Your instructions
In the passage on automating switch configuration for a stadium, transcribe the part starting at "There were two" and ending at "of the system.".

Passage for review
At a previous position to joining Network to Code I was asked to help to build automation to help with the configuration of switches going into a MLS stadium. The stadium was under construction and the network build out would take place at the same time as the stadium was being built out. It was definitely a first and maybe only opportunity that I would have to build out a new stadium.


The task at hand is that each of the ports would need to be configured leveraging a good L2/L3 separation with each of the service providers that provide a service to the stadium their own network segment to work through. A large number of ports were going to need to be configured.

What was Automated#

There were two primary components that were automated at the onset of the project. The first part was building automation to handle the provisioning of several hundred (400+) access points. Since this was in the late 2010s, WiFi would be a key part of the system.

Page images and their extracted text
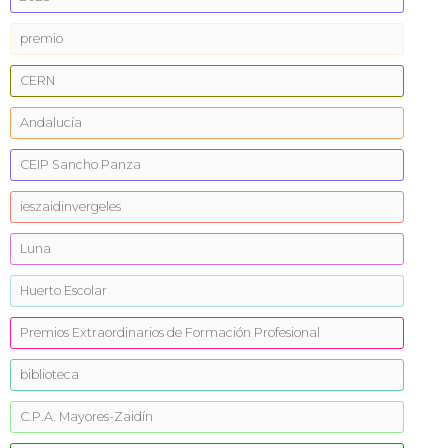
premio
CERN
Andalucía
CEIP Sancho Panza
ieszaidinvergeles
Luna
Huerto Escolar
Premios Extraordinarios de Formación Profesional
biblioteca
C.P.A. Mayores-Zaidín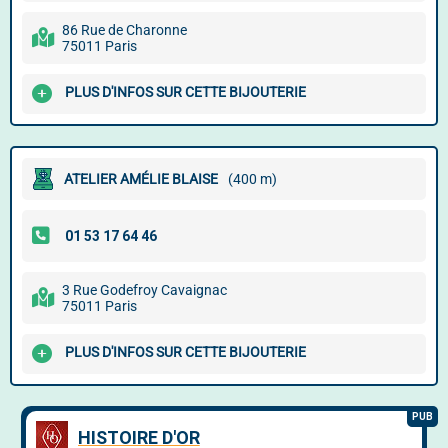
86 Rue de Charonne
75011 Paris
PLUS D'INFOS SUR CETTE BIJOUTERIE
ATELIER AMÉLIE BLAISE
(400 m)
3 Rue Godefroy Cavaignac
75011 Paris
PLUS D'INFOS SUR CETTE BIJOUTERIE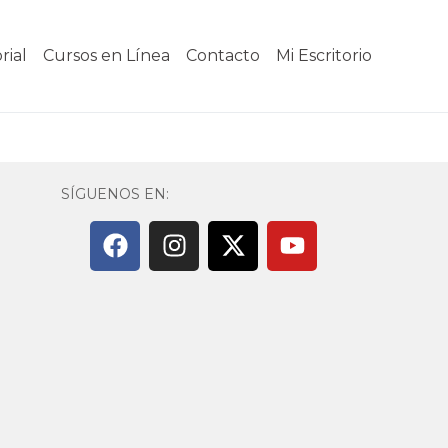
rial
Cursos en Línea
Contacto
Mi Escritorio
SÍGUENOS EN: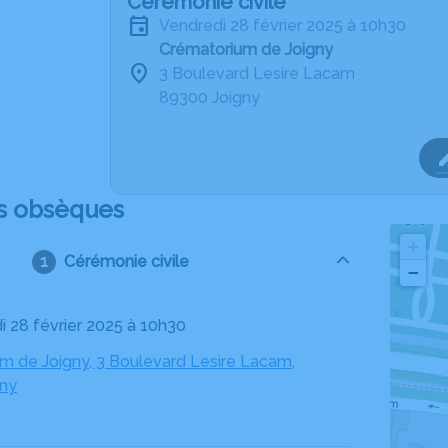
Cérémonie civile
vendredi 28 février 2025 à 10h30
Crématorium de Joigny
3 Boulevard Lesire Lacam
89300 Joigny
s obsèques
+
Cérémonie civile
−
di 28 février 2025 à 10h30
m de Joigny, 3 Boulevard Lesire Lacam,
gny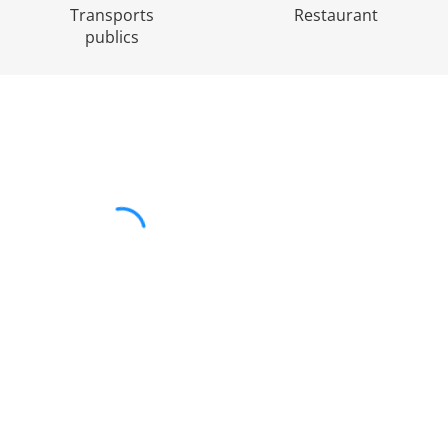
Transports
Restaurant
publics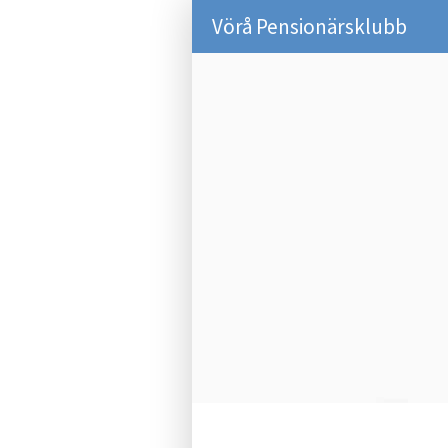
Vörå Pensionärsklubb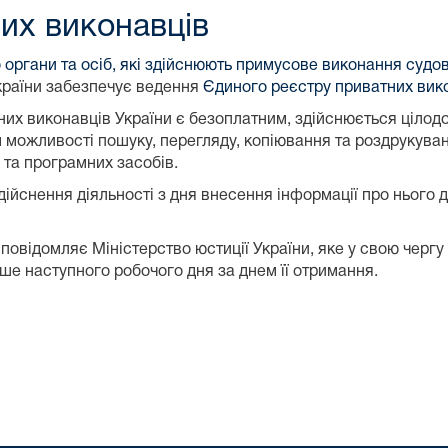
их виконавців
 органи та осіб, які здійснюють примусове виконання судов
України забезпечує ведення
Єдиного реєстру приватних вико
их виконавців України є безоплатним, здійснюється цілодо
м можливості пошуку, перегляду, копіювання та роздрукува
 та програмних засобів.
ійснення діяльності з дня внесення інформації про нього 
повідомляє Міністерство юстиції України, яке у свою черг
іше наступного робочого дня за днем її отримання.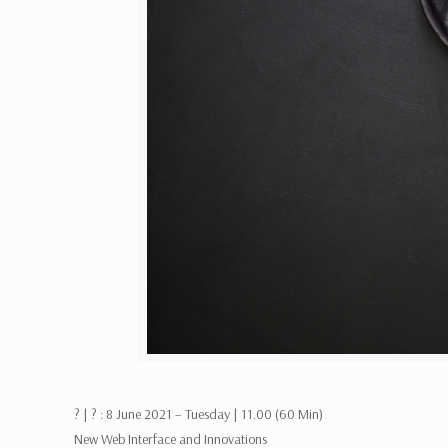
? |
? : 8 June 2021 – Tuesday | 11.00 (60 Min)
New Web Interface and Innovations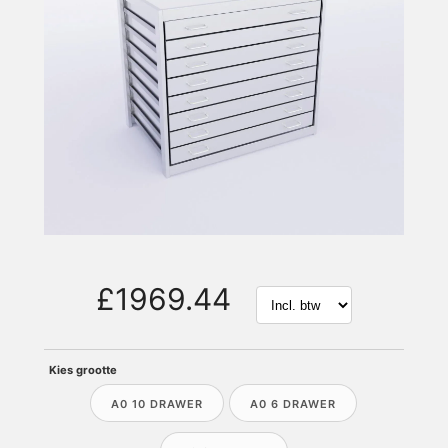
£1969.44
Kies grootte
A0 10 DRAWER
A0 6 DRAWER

Solution to this task
There were two primary components that were automated at the onset of the project. The first part was building automation to handle the provisioning of several hundred (400+) access points. Since this was in the late 2010s, WiFi would be a key part of the system.